The AU acknowledged the medical evidence that there was “no basic underlying change in the back condition” caused by the 1981 injury, but reasoned that the work for Great Lakes brought on changes in the level of symptoms, requiring the treatment for which compensation is sought in the case before us. Further, the AU reasoned that there was “no evidence that the claimant’s usual shipyard work, which he had been [medically] released to perform, was as strenuous as his subsequent work at Great Lakes.” The AU therefore concluded that “the evidence establishes that the claimant’s work activities for Great Lakes Equipment was [sic] an intervening cause and that the employer is not liable for the medical and chiropractic bills incurred by the claimant after May 1985.”

The Board affirmed the decision of the AU, based on its conclusion that “substantial medical evidence supports the administrative law judge’s finding that claimant’s position at Great Lakes caused him to become symptomatic, and that it was the increased symptomatology which necessitated the medical treatment at issue in this case.” The Board did not, however, examine the basis for the AU’s conclusion that Jones’ work at Great Lakes constituted an intervening cause.

II.

With respect to questions of fact, both this court and the BRB sit in review of the AU’s decision. See Stevenson v. Linens of the Week, 688 F.2d 93, 96-97 (D.C.Cir.1982); Garvey Grain Co. v. Director, OWCP, 639 F.2d 366, 369-70 (7th Cir.1981). The scope of the Board’s review of the AU’s factual findings is specified by statute:

[T]hose findings shall be conclusive if supported by substantial evidence in the record considered as a whole.
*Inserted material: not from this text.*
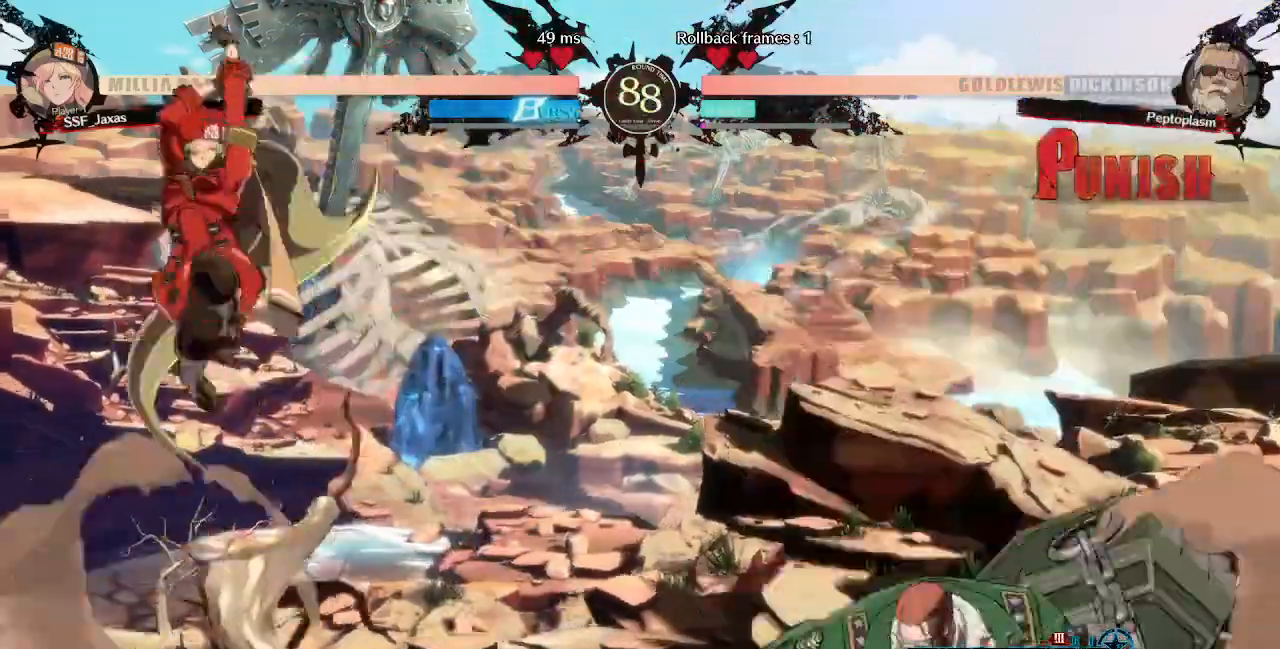
{"dt_ms": 480, "buttons": ["DPAD_LEFT"], "events": [[320, "DPAD_LEFT", "up"], [320, "DPAD_RIGHT", "down"], [440, "DPAD_RIGHT", "up"], [480, "DPAD_LEFT", "down"]]}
33 U.S.C. § 921(b)(3). Our review is also for substantial evidence. See Symanowicz v. Army & Air Force Exch. Serv., 672 F.2d 638, 642 (7th Cir.), cert. denied, 459 U.S. 1016, 103 S.Ct. 376, 74 L.Ed.2d 510 (1982); see also Freeman United Coal Mining Co. v. Anderson, 973 F.2d 514, 517 (7th Cir.1992) (Black Lung Benefits Act). In addition, the AU is required to resolve all doubts, factual as well as legal, in favor of the injured worker in order “to place the burden of possible error on those best able to bear it.” Noble Drilling Co. v. Drake, 795 F.2d 478, 481 (5th Cir.1986). The Ninth Circuit has cogently stated the logical consequence of the established rule of doubt-resolution:

Even after the substantial evidence is produced to rebut the statutory presump: tion [of liability] the employer still bears the ultimate burden of persuasion.